Présenté en avant-premières au Festival de Sundance et à Cannes en 2017, “Come Swim” marque le début de la carrière de l’actrice Kristen Stewart.

 

Depuis son premier rôle dans Twilight, elle en a fait du chemin pour effacer cette image d’actrice de film pour adolescents. Alors qu’elle campait le personnage de Bella, une jeune fille qui tombe amoureuse d’un vampire, Kristen Stewart s’efforce désormais de jouer dans des films un peu plus inspirés comme Personal Shopper et Sils Maria d’Olivier Assayas ou encore Still Alice de Wash Westmoreland et Richard Glatzer. A l’image de son ex-comparse à l’écran comme à la ville, Robert Pattinson, Stewart semble vouloir redorer son image en choisissant les films dans lesquels elle joue. La jeune femme qui avait déjà évoquer son envie de passer derrière la caméra a réalisé son premier court métrage, “Come Swim”, présenté au Sundance et à Cannes cette année. Il est maintenant aussi disponible en ligne.

 

“Come Swim” met en image le voyage d’un homme, entre chimères et réalité. Il semble prisonnier de ses angoisses, il entend des voies et est en proie aux obsessions. Des actions se répètent inlassablement figeant le personnage dans son trouble. Il semble en quête de quelque chose, il traverse différents décors, prend le volant pour rejoindre son but, irrémédiablement attiré.
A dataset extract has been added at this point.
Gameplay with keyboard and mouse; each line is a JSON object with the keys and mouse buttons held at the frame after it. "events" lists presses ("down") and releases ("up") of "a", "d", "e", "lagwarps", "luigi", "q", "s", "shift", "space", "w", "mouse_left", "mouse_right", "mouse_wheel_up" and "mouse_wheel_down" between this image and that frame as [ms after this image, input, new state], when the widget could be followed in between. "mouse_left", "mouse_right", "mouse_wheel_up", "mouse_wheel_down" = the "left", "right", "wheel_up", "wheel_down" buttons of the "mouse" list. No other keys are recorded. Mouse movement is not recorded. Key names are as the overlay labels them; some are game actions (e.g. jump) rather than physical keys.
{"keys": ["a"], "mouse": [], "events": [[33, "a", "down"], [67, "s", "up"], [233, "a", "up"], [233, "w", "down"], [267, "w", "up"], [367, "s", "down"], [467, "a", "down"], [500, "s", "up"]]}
Kristen Stewart brouille les pistes entre rêve et réalité, habillement, avec une jolie image et une montée anxiogène bien dosée. Le héros est seul face à lui-même et se retrouve coincé dans sa tête, faisant penser au début de l’excellent film The Machinist de Brad Anderson, le film pour lequel Christian Bale était devenu rachitique. L’homme de “Come Swim” va-t-il se libérer de ses angoisses en suivant l’injonction du titre ?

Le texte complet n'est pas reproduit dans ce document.